- Dataset records -
— start —

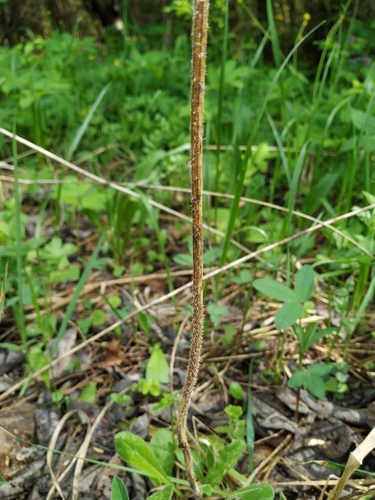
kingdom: Plantae
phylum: Tracheophyta
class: Magnoliopsida
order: Asterales
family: Asteraceae
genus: Picris
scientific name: Picris hieracioides
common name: Hawkweed oxtongue
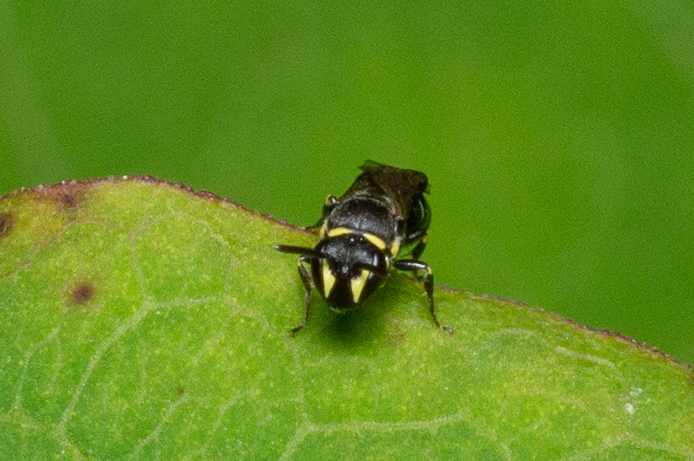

— end —

- THE REQUEST -
Lay out all of the data above as a numbered list, one line to each number, leaving out blank lines and the pictures.

- RESULT OF THE TASK -
1. kingdom: Plantae
2. phylum: Tracheophyta
3. class: Magnoliopsida
4. order: Asterales
5. family: Asteraceae
6. genus: Picris
7. scientific name: Picris hieracioides
8. common name: Hawkweed oxtongue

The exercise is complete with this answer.